**TASK GOAL**
Search the listing below, and show each line that includes the word "simulations".

**TASK INPUTS**
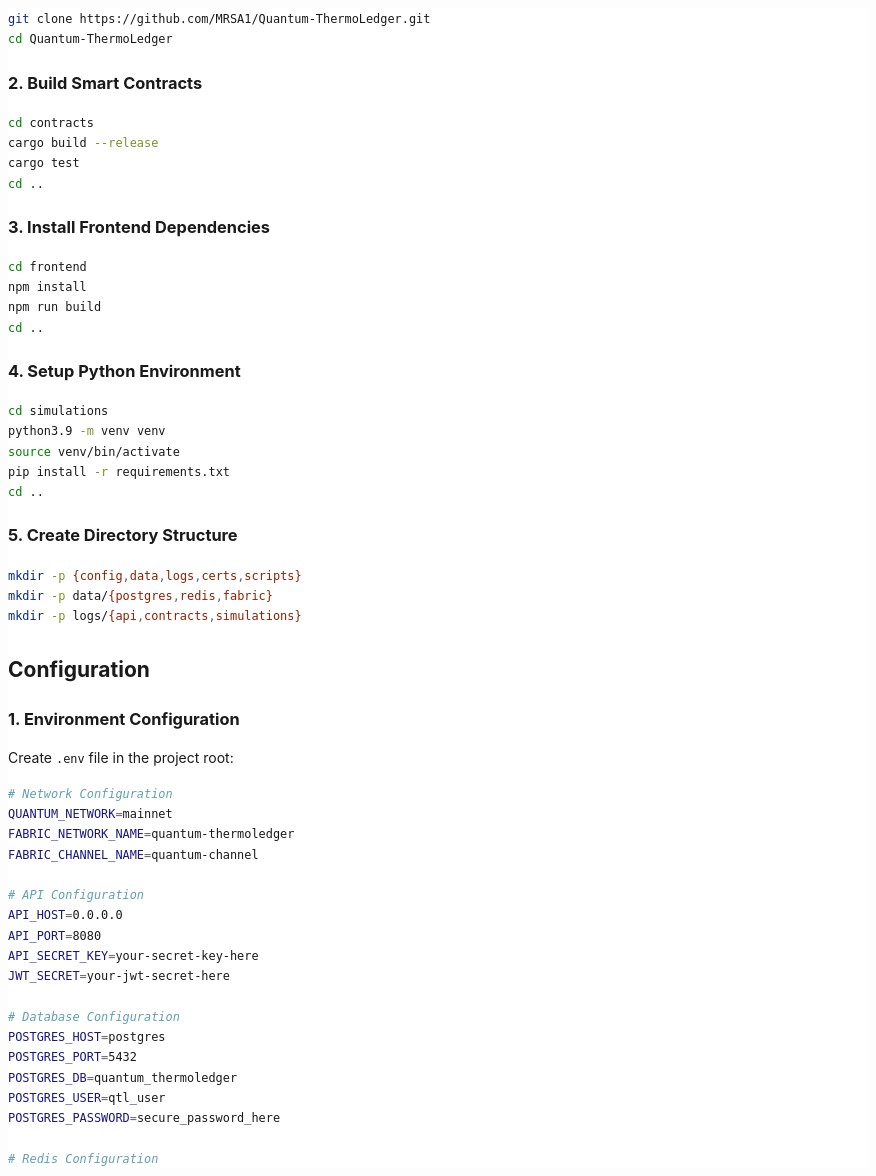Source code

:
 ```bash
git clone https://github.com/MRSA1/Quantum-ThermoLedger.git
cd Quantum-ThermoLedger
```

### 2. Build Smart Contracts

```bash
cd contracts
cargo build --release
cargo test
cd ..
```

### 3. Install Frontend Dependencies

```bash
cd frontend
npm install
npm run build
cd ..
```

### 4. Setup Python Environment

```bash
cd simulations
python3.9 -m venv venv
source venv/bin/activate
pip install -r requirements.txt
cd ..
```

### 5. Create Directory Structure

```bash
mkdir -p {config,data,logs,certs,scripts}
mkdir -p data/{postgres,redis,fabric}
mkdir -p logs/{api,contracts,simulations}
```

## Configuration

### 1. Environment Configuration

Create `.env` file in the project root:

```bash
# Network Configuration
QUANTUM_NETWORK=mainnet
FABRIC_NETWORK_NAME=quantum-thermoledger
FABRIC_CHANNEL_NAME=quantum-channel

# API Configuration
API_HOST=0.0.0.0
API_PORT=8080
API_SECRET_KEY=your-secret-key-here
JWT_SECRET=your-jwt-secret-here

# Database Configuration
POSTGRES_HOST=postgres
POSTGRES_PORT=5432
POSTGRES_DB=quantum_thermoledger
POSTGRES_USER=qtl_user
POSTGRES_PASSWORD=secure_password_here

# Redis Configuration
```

---

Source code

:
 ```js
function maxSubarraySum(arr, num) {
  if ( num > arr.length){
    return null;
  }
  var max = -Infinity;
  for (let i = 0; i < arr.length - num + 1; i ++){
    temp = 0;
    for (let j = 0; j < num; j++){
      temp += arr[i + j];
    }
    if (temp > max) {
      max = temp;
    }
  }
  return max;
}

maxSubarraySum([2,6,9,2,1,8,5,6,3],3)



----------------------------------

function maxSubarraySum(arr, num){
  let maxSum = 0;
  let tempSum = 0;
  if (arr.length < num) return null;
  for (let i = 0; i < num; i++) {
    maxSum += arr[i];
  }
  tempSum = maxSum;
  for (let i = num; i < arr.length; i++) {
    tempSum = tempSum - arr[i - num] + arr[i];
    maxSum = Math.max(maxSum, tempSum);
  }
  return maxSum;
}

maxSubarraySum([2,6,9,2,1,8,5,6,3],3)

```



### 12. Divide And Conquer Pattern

**EXERCISE OUTPUT**
cd simulations
mkdir -p logs/{api,contracts,simulations}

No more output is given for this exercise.